Others questioned why Grant had bothered to attend or be interviewed if he had such disdain for the event.
“I don’t understand this from Hugh Grant. If you don’t want to be interviewed, don’t take the mic, smile politely and keep walking. Kudos to Ashley Graham for trying repeatedly to get something interesting out of him,” another said.
In some ways it’s rather reassuring to perceive that Britain hasn’t entirely turned into the US, culturally – As demonstrated by reactions to the Hugh Grant/Ashley Graham interview (Americans think he was being rude, British people know he was just not being fake).
— Natasha Devon 🌈💙 (@_NatashaDevon) March 13, 2023
Molly Geidel, a senior lecturer in American studies at the University of Manchester, said Grant’s response to the cheery Graham in itself was British. “In my experience, one of the things that unites most British people is contempt for the slick service-with-a-smile U.S. work culture,” said Geidel, who grew up in Vermont before moving to England.
“Until recently, people here in the U.K. prided themselves not having to perform fake-happiness, or what we sometimes call affective labor,” she added.
Some online in the United States applauded Graham’s efforts.

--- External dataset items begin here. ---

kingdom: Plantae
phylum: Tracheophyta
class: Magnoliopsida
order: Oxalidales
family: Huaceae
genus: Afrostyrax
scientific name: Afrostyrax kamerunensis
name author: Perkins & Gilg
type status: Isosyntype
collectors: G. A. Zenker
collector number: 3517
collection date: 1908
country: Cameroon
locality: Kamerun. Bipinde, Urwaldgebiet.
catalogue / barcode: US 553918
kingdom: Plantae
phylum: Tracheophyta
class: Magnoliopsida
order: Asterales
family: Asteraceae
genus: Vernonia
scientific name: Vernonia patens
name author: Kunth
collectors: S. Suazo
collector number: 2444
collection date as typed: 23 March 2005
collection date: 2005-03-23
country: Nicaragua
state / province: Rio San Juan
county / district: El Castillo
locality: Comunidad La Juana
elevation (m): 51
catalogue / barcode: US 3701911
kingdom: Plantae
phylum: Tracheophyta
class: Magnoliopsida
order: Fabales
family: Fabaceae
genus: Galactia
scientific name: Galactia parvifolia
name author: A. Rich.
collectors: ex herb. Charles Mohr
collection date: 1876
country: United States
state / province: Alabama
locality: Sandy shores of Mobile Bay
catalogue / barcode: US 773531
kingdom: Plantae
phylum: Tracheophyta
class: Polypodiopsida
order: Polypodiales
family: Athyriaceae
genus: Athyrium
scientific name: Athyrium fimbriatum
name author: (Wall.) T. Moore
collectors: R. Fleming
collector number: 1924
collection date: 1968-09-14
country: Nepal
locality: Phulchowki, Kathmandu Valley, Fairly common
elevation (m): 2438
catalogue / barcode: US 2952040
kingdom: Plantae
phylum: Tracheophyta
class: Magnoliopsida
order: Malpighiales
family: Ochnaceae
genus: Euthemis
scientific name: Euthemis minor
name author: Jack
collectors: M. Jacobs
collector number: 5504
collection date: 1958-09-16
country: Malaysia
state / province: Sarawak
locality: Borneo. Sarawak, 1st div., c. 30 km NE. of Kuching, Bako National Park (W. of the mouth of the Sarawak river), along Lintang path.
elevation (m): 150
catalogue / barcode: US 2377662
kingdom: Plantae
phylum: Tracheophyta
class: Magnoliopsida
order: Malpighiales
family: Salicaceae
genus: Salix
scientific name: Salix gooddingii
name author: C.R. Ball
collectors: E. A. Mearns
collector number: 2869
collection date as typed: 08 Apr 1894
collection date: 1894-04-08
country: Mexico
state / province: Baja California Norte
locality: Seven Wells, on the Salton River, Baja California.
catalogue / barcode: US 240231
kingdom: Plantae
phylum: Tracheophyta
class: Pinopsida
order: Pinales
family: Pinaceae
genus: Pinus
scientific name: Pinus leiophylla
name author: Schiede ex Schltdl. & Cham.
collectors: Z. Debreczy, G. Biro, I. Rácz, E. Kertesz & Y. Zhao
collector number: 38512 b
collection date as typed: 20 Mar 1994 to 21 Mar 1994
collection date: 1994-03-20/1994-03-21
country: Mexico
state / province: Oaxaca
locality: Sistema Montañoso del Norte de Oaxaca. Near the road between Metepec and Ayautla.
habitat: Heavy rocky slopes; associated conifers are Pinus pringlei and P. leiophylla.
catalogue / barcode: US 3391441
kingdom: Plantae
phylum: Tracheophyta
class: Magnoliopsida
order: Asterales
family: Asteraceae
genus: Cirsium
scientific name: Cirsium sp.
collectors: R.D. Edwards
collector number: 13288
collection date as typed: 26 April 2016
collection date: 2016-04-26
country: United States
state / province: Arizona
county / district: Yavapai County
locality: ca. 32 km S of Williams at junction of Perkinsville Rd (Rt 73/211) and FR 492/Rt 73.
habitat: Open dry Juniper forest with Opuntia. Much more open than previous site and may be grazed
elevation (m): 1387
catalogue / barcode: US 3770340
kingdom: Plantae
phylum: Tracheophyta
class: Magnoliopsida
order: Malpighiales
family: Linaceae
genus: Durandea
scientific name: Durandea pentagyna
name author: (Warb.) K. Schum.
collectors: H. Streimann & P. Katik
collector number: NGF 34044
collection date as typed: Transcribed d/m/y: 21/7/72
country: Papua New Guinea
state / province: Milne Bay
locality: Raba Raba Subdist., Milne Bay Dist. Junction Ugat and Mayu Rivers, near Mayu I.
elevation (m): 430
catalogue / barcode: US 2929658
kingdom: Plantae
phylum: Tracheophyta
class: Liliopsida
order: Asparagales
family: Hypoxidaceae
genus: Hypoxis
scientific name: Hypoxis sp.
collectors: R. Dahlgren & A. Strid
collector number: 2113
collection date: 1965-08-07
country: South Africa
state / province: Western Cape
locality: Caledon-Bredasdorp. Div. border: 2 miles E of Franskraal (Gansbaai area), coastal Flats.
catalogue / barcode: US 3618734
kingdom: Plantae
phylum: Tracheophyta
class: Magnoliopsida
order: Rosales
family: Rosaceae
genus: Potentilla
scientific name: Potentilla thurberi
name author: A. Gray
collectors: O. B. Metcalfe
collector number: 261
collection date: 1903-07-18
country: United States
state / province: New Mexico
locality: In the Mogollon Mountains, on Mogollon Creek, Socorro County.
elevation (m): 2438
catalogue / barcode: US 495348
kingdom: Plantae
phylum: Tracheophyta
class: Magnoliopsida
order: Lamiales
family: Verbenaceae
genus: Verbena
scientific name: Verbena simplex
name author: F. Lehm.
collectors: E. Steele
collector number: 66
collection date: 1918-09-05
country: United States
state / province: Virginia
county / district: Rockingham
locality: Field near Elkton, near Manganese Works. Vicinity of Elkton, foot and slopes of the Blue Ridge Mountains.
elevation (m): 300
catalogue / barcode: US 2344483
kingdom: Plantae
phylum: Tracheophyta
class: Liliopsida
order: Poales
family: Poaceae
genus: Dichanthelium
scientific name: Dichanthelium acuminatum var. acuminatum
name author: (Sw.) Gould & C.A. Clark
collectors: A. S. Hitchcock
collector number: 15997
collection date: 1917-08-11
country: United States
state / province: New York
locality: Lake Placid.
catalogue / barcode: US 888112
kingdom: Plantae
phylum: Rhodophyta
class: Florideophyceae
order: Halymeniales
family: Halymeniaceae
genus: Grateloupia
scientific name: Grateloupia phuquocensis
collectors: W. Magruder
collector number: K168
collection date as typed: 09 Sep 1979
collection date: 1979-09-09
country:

“I am very sorry that Hugh Grant was so incredibly disrespectful and rude to you. I salute you for holding your composure,” one Graham admirer tweeted. “She really took the hits & kept getting up & going. Mad respect,” another said.
Graham herself was asked about the interview Monday by a TMZ photographer at the airport and said: “You know what? My mama taught me to kill people with kindness, so there you go.”
Malik suggested that perhaps Grant’s critical relationship with the media was on display during the interaction.
Grant has in recent years become a vocal campaigner for a more accountable press, supporting the British advocacy group Hacked off after he was one of many high-profile victims to have his phone hacked by tabloid journalists.
Undeterred, Graham finished the interview cheerfully.
“It was nice to talk to you,” she told Grant with a smile — a performance some commentators have said should earn her a best actress award.